Selbstbestimmungsrecht

Es besteht kein Zweifel daran, dass eine große Mehrheit der KatalaInnen bei einem rechtsverbindlichen Referendum abstimmen wollte, selbst wenn sie gegen die Sezession sein sollte.

Dieses demokratische Wahlrecht sollte nicht der Regierung von Madrid oder dem Obersten Gerichtshof Spaniens übertragen werden. Natürlich enthält die spanische Verfassung von 1978 dieses Recht nicht. Eine ganze Reihe von Zugeständnissen an die demokratischen Grundsätze, die die reformistischen Kommunistischen und Sozialistischen Parteien an die Erben Francos gemacht haben, war das Ergebnis des berüchtigten Abkommens von Moncloa 1977. Sie schlossen die Wiederherstellung der Bourbonenmonarchie mit ein, die Symbol eines verkommenen Systems bleibt, das hinweggefegt gehört, wenn die demokratischen Rechte des Volkes in ganz Spanien zum Zuge kommen sollen.

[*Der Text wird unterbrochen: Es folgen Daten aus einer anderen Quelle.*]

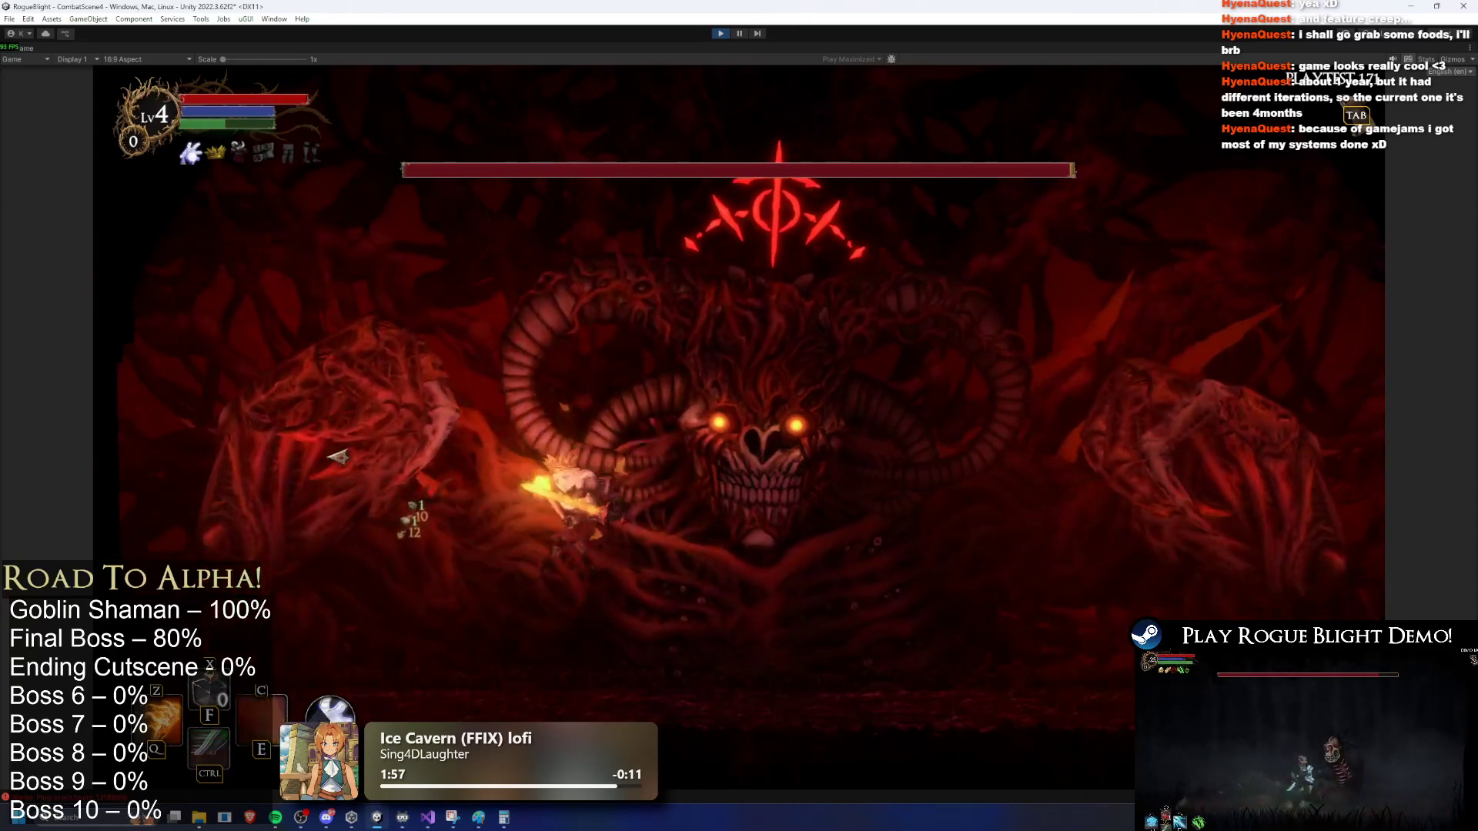
key("c")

Es verstößt gegen Logik und demokratische Prinzipien, wenn man vorschlägt, dass eine Nation nur über sein eigenes Verhältnis zu einem Staat abstimmen darf, wenn der Staat das erlaubt. Das Recht einer Nation, darüber abzustimmen, ob sie Teil eines multinationalen Staates bleibt, kann nicht von der Zustimmung dieses Staates abhängen.

Würde dieses Recht anerkannt, müsste ebenso über die Folgen eines Abspaltungsbeschlusses verhandelt werden: die Grenzen, die Rechte von Minderheiten, das Eigentum an gemeinsamen Ressourcen, den Handel usw., da diese kein Ultimatum darstellen können, das eine Seite der anderen diktiert.

Gegen seine eigene Absicht hat Rajoys heftiges Vorgehen die Einheit des spanischen Staates mehr gefährdet als irgendein anderes Oberhaupt seit Francos Tod und den Verfassungs- und Autonomiebetrug entlarvt, der Spaniens Nationalitäten kein Abtrennungsrecht gewährt .

Widerstand

Ein wesentlicher Teil der katalanischen Linken und der katalanischen ArbeiterInnenklasse hat sich immer gegen den Separatismus gestellt. Linke in Katalonien sind in keiner Weise verpflichtet, eine einseitige Unabhängigkeitserklärung als Ergebnis der Volksabstimmung zu bestärken. Was sie fordern sollten, ist der sofortige und bedingungslose Rückzug aller paramilitärischen und polizeilichen Kräfte der Madrider Zentralregierung aus Katalonien, da sie weit davon entfernt, die Personen und Rechte der gewöhnlichen Menschen zu beschützen, sie auf die widerlichste Weise verletzt haben.

Was wir brauchen, ist die Einheit der ArbeiterInnen im übrigen Spanien an der Seite ihrer katalanischen Schwestern und Brüdern im Angesicht der Unterdrückung durch Rajoy. Sozialistinnen müssen den sofortigen Abzug aller Polizei- und paramilitärischen Einheiten fordern, die nicht unter der Kontrolle des katalanischen Parlaments. stehen. In Katalonien sollen Automobil-, HafenarbeiterInnen, EisenbahnerInnen ihre eigene Selbstverteidigungsorganisationen vorbereiten, die sich mit den Gruppen, die die Wahllokale verteidigt haben, verbinden. Ihr Ziel sollte die Verteidigung der ArbeiterInnenviertel und -institutionen als Ganzes sein, unabhängig davon, ob sie für die Unabhängigkeit eintreten oder nicht.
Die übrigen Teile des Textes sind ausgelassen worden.